Apache ORC (https://orc.apache.org) and Apache Parquet are the most advanced type-aware columnar file formats used in the Hadoop Ecosystem stored using Hadoop File System (HDFS). Both exhibit many design similarities such as pluggable data compression mechanism (e.g. Snappy, gzip/Zlib or LZO), data type specific encoders and support for nested data structures. Apache ORC and Parquet are also widely adopted and many distributed query engines provide support for both, including Apache Spark, Apache Hive and Presto. ORC introduces also a lightweight indexing that enables skipping of complete blocks of rows that do not satisfy the query predicates. However, there has been no consensus yet on whether one of them is superior in terms of performance. Recent studies (34) suggest that ORC might be significantly faster (ca. 1.3–5.8×). Apache Kudu (35) is a novel open source storage engine for structured data which supports low-latency random access together with efficient analytical access patterns. It can be run in parallel with the existing HDFS installation.

Query engines

Among the modern query engines the differentiating factors are e.g. query performance, memory requirements, compatibility or APIs. In order to choose a subset of engines to be tested with the benchmark data the list of requirements has been prepared:

ANSI SQL or its dialect as a querying language,
ODBC/JDBC availability provides interoperability with analytical tools like R, visualization and reporting solutions,
I/O operations with HDFS file system,
support for both popular columnar storage: Apache ORC and Parquet,
support for Apache YARN (Yet Another Resource Negotiator) to provide easy and efficient resource sharing among different jobs running on a cluster the same time,
support for Hive metastore to provide an abstraction layer over physical storage model details,
at least basic data access authorization.

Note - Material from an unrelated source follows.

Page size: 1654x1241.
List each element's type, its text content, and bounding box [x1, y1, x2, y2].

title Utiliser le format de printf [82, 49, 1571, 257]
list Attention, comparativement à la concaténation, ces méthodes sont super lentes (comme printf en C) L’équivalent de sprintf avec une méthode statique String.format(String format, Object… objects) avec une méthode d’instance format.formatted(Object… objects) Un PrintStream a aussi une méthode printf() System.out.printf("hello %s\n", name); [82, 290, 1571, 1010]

Big data query engines can be divided into four main categories. Historically, the first group introduced an implementation of MapReduce paradigm for executing SQL queries and despite the fact that offers in many cases poor performance it is still widely used because of its maturity and stability. Directed Acyclic Graph (DAG)-based category that is a natural successor of the legacy MapReduce approach is currently under active development and seems to becoming the most popular nowadays. MPP-like engines that has is its origin in dedicated analytical appliances (e.g. Netezza, Greenplum, Teradata). The last category are OLAP cubes solutions that store pre-computed results (aggregates) using distributed storage systems. The query engines that have been initially evaluated as candidates for including in the benchmark are as follows:

Hive is data warehouse software that enables querying and managing large datasets in a distributed storage. It provides a metastore which can keep the information on data specific parameters such as tables, schema, file format or location of the files. Hive can be operated with HiveQL, highly similar to ANSI SQL. There are various execution engines where HiveQL queries can be run, such as MapReduce, Tez or Spark. Among those, MapReduce is the only execution engine that is supported by all Hadoop distributions (i.e. Hortonworks and Claudera) and therefore only this engine was included in our benchmark.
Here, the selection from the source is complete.